**WHAT THE TASK ASKS**
Please copy down the records below that fall between the line holding "pose: elev=140.7 azim=26.3" and the line holding "Dot at: (206, 312)", inclusive, and nothing else.

**INFORMATION SHOWN**

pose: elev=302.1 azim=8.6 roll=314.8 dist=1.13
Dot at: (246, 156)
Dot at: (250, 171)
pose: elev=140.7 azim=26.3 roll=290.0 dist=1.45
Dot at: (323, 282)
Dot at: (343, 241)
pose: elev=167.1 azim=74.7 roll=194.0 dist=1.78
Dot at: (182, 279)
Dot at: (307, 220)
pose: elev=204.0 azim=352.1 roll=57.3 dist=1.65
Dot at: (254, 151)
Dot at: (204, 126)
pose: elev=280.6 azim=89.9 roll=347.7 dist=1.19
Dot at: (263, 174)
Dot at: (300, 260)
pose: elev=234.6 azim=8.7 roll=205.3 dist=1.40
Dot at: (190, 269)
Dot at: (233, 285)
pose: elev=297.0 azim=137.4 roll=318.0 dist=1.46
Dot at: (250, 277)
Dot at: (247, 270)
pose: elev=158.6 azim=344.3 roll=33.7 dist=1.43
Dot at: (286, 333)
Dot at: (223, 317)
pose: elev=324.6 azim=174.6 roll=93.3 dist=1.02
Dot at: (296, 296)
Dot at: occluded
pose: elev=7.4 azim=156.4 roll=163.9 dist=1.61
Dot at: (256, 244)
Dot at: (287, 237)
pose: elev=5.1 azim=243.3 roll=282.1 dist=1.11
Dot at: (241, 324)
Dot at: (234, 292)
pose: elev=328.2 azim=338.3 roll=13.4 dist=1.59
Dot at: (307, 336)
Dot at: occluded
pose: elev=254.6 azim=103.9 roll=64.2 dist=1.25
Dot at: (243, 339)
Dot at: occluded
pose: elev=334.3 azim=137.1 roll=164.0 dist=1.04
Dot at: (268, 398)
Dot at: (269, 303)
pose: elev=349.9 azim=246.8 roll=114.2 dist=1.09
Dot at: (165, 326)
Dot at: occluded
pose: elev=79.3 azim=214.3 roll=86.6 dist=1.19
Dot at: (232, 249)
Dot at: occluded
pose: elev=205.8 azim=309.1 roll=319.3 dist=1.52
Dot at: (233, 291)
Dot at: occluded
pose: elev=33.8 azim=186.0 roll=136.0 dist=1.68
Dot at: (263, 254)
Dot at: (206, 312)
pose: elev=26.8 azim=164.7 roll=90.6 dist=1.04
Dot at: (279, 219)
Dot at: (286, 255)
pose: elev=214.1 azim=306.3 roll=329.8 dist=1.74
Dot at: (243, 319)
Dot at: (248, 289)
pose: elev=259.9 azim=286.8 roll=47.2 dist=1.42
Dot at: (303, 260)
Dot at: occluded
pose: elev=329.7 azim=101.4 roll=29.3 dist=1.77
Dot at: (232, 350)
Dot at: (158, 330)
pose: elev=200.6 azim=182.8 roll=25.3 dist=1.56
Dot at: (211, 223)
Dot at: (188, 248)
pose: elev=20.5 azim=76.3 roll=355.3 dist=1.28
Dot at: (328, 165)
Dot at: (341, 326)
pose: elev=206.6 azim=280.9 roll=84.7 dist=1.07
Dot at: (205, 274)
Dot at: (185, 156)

**OUTPUT FOR THIS TASK**
pose: elev=140.7 azim=26.3 roll=290.0 dist=1.45
Dot at: (323, 282)
Dot at: (343, 241)
pose: elev=167.1 azim=74.7 roll=194.0 dist=1.78
Dot at: (182, 279)
Dot at: (307, 220)
pose: elev=204.0 azim=352.1 roll=57.3 dist=1.65
Dot at: (254, 151)
Dot at: (204, 126)
pose: elev=280.6 azim=89.9 roll=347.7 dist=1.19
Dot at: (263, 174)
Dot at: (300, 260)
pose: elev=234.6 azim=8.7 roll=205.3 dist=1.40
Dot at: (190, 269)
Dot at: (233, 285)
pose: elev=297.0 azim=137.4 roll=318.0 dist=1.46
Dot at: (250, 277)
Dot at: (247, 270)
pose: elev=158.6 azim=344.3 roll=33.7 dist=1.43
Dot at: (286, 333)
Dot at: (223, 317)
pose: elev=324.6 azim=174.6 roll=93.3 dist=1.02
Dot at: (296, 296)
Dot at: occluded
pose: elev=7.4 azim=156.4 roll=163.9 dist=1.61
Dot at: (256, 244)
Dot at: (287, 237)
pose: elev=5.1 azim=243.3 roll=282.1 dist=1.11
Dot at: (241, 324)
Dot at: (234, 292)
pose: elev=328.2 azim=338.3 roll=13.4 dist=1.59
Dot at: (307, 336)
Dot at: occluded
pose: elev=254.6 azim=103.9 roll=64.2 dist=1.25
Dot at: (243, 339)
Dot at: occluded
pose: elev=334.3 azim=137.1 roll=164.0 dist=1.04
Dot at: (268, 398)
Dot at: (269, 303)
pose: elev=349.9 azim=246.8 roll=114.2 dist=1.09
Dot at: (165, 326)
Dot at: occluded
pose: elev=79.3 azim=214.3 roll=86.6 dist=1.19
Dot at: (232, 249)
Dot at: occluded
pose: elev=205.8 azim=309.1 roll=319.3 dist=1.52
Dot at: (233, 291)
Dot at: occluded
pose: elev=33.8 azim=186.0 roll=136.0 dist=1.68
Dot at: (263, 254)
Dot at: (206, 312)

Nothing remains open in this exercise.